** Opening Study text block **

Appeal, No. 54, March T., 1958, from judgment of sentence of Court of Oyer and Terminer of Armstrong County, June T., 1957, No. 1, in case of Commonwealth of Pennsylvania v. Robert Tallie Davis. Judgment of sentence reversed; reargument refused July 2, 1959. Indictment charging defendant with murder. Before GRAFF, P.J. Verdict of guilty with penalty fixed at death; motions for new trial and in arrest of judgment refused, and judgment of sentence entered. Defendant appealed.


H. H. Heilman, Jr., with him Floy C. Jones, Jr., for appellant.

Samuel Strauss, Special Assistant District Attorney, with him Robert E. Ashe, former District Attorney, and Harry A. Heilman, Jr., District Attorney, for appellee.

Before Jones, C.j., Bell, Musmanno, Jones, Cohen, Bok and Mcbride, JJ.

Author: Jones

[ 396 Pa. Page 159]


We are herein presented with an appeal from a judgment of sentence upon defendant of the death penalty after his conviction of murder in the first degree.

** Closing Study text block **
** Opening Raw data block **

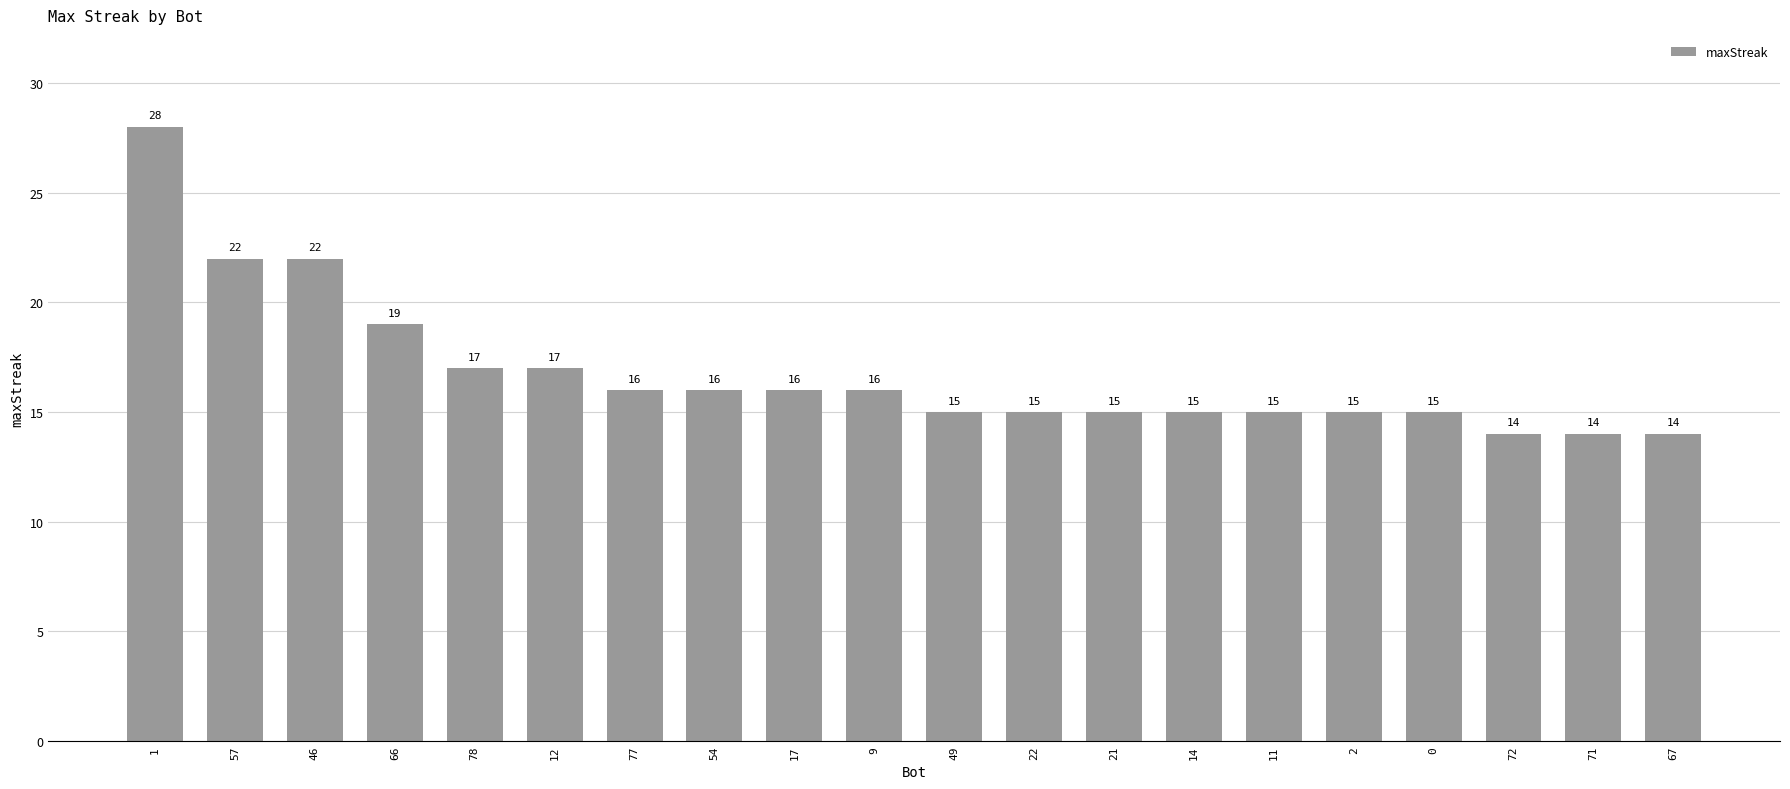

What position from the right is 54?

13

** Closing Raw data block **

Tasks:
A: In one to three sentences, explain what happened in the trial court that led up to the defendant's appeal, as the court case text describes it.
B: Answer these questions from the court case text, one answer a line:
(i) In which county's Court of Oyer and Terminer was the judgment of sentence entered?
(ii) Who appeared for the appellee as Special Assistant District Attorney?
(iii) What was done with the judgment of sentence on appeal?

Answers:
A: A jury found the defendant guilty of murder and fixed the penalty at death. The court then refused his motions for a new trial and in arrest of judgment and entered the judgment of sentence, after which he appealed.

B:
(i) Armstrong County
(ii) Samuel Strauss
(iii) It was reversed, and reargument was refused July 2, 1959.